We're finishing up Garden Wildlife Week and marking World Environment Day today by looking at the insect specimens in our natural sciences collections. Insects are an essential part of our ecosystem and with the specimens donated to Hampshire Cultural Trust, scientists and conservationists are able to study the natural world of the present day.
Stag beetle (Lucanus cervus)
The stag beetle is probably the most majestic and largest beetle we will see in our gardens in the United Kingdom, but it is also sadly one of the most endangered. It is not widely seen across the whole of the country, but can be seen in the south east, including Hampshire. It is named after the male’s antler-like appendages, which are actually over-developed jaws. The male is 35-75mm in length and the female slightly smaller at 30-50mm.

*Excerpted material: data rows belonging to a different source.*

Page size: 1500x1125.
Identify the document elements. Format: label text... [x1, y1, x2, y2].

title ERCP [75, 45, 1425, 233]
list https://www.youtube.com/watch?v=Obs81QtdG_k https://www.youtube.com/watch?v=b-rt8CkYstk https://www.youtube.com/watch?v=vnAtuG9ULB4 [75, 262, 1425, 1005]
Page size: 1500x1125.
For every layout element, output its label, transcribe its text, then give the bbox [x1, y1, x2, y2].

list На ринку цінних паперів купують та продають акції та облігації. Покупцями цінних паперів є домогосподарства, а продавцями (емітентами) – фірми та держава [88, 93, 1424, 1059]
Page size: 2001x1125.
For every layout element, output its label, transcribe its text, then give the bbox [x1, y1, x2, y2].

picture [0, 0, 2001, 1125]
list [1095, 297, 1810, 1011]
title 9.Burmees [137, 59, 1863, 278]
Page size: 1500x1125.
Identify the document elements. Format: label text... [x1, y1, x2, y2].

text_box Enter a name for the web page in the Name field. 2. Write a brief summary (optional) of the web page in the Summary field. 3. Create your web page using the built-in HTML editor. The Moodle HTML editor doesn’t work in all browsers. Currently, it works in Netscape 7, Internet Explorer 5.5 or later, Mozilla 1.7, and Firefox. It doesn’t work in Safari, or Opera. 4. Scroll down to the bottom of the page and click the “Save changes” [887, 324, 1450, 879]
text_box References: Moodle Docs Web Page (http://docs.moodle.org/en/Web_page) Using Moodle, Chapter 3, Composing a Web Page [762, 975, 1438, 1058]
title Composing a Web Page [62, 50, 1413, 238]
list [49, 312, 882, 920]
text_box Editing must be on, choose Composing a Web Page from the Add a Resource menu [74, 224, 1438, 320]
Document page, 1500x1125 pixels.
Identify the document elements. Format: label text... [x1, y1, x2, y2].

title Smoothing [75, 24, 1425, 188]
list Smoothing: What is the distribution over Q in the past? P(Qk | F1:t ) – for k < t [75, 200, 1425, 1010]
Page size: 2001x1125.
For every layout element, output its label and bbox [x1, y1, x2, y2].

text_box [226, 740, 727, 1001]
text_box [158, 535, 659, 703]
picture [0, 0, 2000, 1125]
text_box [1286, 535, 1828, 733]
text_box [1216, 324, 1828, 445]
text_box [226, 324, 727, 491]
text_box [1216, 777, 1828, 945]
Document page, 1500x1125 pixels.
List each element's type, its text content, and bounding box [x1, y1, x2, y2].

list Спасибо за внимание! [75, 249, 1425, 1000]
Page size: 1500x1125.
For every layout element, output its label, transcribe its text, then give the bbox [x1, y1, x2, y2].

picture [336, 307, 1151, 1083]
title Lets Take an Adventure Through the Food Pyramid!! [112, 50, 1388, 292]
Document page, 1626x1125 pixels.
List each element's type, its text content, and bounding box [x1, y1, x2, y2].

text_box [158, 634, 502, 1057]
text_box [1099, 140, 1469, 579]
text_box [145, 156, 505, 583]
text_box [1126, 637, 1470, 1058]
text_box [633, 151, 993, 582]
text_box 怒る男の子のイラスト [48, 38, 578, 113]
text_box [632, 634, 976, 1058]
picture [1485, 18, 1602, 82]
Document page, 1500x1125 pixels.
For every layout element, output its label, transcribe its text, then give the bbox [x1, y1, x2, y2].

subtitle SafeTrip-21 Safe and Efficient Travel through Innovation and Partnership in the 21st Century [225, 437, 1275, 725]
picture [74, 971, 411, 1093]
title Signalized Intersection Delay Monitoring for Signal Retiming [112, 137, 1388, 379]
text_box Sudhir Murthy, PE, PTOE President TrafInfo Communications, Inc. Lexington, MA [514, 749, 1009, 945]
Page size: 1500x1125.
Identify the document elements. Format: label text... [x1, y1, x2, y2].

You are most likely to see stag beetles at dusk during the summer when the males fly to find a mate. During the day they spend their time sunning themselves to conserve energy. The stag beetle spends three to seven years of its life in the ground as a larva. Even after they have changed into an adult, they still spend the winter underground before emerging around mid-May. The adult has a short existence and by August they will be dead, having reproduced and the females laid her eggs. While the larvae will eat rotting wood, the adult beetle cannot eat solid foods, although it can use its feathery tongue to drink sap and juice from fallen fruits.
Rose chafer (Cetonia aurata)
The rose chafer can be distinguished by its metallic green body that shimmers in the light. Its natural habitat is grassland and along woodland edges and, as its name suggests, it does like roses! For this reason it is considered a pest by gardeners, as it will munch through rose flowers, particularly dog roses. The first few years of the rose chafer’s life are spent as a larva, eating decomposing vegetation, and although they pupate in the autumn, it is not until spring time that the adult beetle emerges from the ground. They can be spotted during the summer and autumn, feeding on flowers in the sunny weather.
The rose chafer is quite common and can be seen across most of the United Kingdom. Another much rarer beetle that is very similar to the rose chafer is the noble chafer. The noble chafer is far rarer and is considered at risk due to the loss of orchards which are its habitat. One of the places it has been recorded is the New Forest.